ASSIGNMENT: Every entry needs to be reproduced exactly.

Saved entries
-=-=-=-=-

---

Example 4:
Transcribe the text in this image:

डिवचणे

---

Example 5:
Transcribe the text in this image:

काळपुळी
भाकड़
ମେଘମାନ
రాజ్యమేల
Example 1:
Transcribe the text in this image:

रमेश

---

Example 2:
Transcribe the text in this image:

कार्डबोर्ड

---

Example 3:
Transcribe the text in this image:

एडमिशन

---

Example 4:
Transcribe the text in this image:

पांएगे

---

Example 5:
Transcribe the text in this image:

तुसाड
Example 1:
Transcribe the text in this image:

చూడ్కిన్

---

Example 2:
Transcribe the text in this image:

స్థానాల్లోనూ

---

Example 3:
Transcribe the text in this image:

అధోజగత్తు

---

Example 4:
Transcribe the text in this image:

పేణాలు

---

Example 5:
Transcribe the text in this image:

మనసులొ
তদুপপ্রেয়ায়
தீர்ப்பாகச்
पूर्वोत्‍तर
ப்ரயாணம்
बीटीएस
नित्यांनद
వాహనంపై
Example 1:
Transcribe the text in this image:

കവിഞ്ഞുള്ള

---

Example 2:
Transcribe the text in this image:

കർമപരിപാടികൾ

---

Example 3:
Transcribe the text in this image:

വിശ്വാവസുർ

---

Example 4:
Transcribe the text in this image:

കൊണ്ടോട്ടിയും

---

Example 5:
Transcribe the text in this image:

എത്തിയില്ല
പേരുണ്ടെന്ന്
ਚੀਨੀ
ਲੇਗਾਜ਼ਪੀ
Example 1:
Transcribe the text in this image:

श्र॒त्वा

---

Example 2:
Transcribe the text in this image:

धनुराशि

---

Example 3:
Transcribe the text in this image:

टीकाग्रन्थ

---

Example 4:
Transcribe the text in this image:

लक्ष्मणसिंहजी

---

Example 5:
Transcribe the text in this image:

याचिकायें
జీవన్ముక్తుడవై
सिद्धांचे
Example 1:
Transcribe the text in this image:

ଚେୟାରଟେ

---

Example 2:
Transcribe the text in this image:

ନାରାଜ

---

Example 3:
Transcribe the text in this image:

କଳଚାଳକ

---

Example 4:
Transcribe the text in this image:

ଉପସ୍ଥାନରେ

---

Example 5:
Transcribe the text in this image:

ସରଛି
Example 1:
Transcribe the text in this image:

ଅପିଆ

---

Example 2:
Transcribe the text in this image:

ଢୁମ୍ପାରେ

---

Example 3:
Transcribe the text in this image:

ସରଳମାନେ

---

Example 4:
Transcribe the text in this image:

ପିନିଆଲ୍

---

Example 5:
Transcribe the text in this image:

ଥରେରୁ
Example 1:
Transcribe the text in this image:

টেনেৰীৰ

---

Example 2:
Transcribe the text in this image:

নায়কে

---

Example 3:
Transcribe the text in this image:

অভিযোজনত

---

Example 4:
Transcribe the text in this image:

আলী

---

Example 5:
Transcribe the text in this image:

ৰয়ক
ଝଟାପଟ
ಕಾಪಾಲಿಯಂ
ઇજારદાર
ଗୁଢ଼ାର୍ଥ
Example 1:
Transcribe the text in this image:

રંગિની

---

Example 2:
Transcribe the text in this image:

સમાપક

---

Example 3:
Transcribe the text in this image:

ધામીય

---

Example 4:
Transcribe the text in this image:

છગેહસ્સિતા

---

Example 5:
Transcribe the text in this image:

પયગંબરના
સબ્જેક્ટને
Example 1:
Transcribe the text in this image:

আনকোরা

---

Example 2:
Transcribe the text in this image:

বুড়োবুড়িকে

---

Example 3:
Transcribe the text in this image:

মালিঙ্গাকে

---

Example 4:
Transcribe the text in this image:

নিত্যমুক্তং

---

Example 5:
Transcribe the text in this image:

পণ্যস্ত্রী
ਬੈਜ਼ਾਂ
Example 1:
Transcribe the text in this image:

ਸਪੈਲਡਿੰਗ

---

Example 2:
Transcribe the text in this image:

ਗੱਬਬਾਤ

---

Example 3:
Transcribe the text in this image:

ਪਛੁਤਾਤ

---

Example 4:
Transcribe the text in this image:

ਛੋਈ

-=-=-=-=-

SOLUTION:
---

Example 4:
Transcribe the text in this image:

डिवचणे

---

Example 5:
Transcribe the text in this image:

काळपुळी
भाकड़
ମେଘମାନ
రాజ్యమేల
Example 1:
Transcribe the text in this image:

रमेश

---

Example 2:
Transcribe the text in this image:

कार्डबोर्ड

---

Example 3:
Transcribe the text in this image:

एडमिशन

---

Example 4:
Transcribe the text in this image:

पांएगे

---

Example 5:
Transcribe the text in this image:

तुसाड
Example 1:
Transcribe the text in this image:

చూడ్కిన్

---

Example 2:
Transcribe the text in this image:

స్థానాల్లోనూ

---

Example 3:
Transcribe the text in this image:

అధోజగత్తు

---

Example 4:
Transcribe the text in this image:

పేణాలు

---

Example 5:
Transcribe the text in this image:

మనసులొ
তদুপপ্রেয়ায়
தீர்ப்பாகச்
पूर्वोत्‍तर
ப்ரயாணம்
बीटीएस
नित्यांनद
వాహనంపై
Example 1:
Transcribe the text in this image:

കവിഞ്ഞുള്ള

---

Example 2:
Transcribe the text in this image:

കർമപരിപാടികൾ

---

Example 3:
Transcribe the text in this image:

വിശ്വാവസുർ

---

Example 4:
Transcribe the text in this image:

കൊണ്ടോട്ടിയും

---

Example 5:
Transcribe the text in this image:

എത്തിയില്ല
പേരുണ്ടെന്ന്
ਚੀਨੀ
ਲੇਗਾਜ਼ਪੀ
Example 1:
Transcribe the text in this image:

श्र॒त्वा

---

Example 2:
Transcribe the text in this image:

धनुराशि

---

Example 3:
Transcribe the text in this image:

टीकाग्रन्थ

---

Example 4:
Transcribe the text in this image:

लक्ष्मणसिंहजी

---

Example 5:
Transcribe the text in this image:

याचिकायें
జీవన్ముక్తుడవై
सिद्धांचे
Example 1:
Transcribe the text in this image:

ଚେୟାରଟେ

---

Example 2:
Transcribe the text in this image:

ନାରାଜ

---

Example 3:
Transcribe the text in this image:

କଳଚାଳକ

---

Example 4:
Transcribe the text in this image:

ଉପସ୍ଥାନରେ

---

Example 5:
Transcribe the text in this image:

ସରଛି
Example 1:
Transcribe the text in this image:

ଅପିଆ

---

Example 2:
Transcribe the text in this image:

ଢୁମ୍ପାରେ

---

Example 3:
Transcribe the text in this image:

ସରଳମାନେ

---

Example 4:
Transcribe the text in this image:

ପିନିଆଲ୍

---

Example 5:
Transcribe the text in this image:

ଥରେରୁ
Example 1:
Transcribe the text in this image:

টেনেৰীৰ

---

Example 2:
Transcribe the text in this image:

নায়কে

---

Example 3:
Transcribe the text in this image:

অভিযোজনত

---

Example 4:
Transcribe the text in this image:

আলী

---

Example 5:
Transcribe the text in this image:

ৰয়ক
ଝଟାପଟ
ಕಾಪಾಲಿಯಂ
ઇજારદાર
ଗୁଢ଼ାର୍ଥ
Example 1:
Transcribe the text in this image:

રંગિની

---

Example 2:
Transcribe the text in this image:

સમાપક

---

Example 3:
Transcribe the text in this image:

ધામીય

---

Example 4:
Transcribe the text in this image:

છગેહસ્સિતા

---

Example 5:
Transcribe the text in this image:

પયગંબરના
સબ્જેક્ટને
Example 1:
Transcribe the text in this image:

আনকোরা

---

Example 2:
Transcribe the text in this image:

বুড়োবুড়িকে

---

Example 3:
Transcribe the text in this image:

মালিঙ্গাকে

---

Example 4:
Transcribe the text in this image:

নিত্যমুক্তং

---

Example 5:
Transcribe the text in this image:

পণ্যস্ত্রী
ਬੈਜ਼ਾਂ
Example 1:
Transcribe the text in this image:

ਸਪੈਲਡਿੰਗ

---

Example 2:
Transcribe the text in this image:

ਗੱਬਬਾਤ

---

Example 3:
Transcribe the text in this image:

ਪਛੁਤਾਤ

---

Example 4:
Transcribe the text in this image:

ਛੋਈ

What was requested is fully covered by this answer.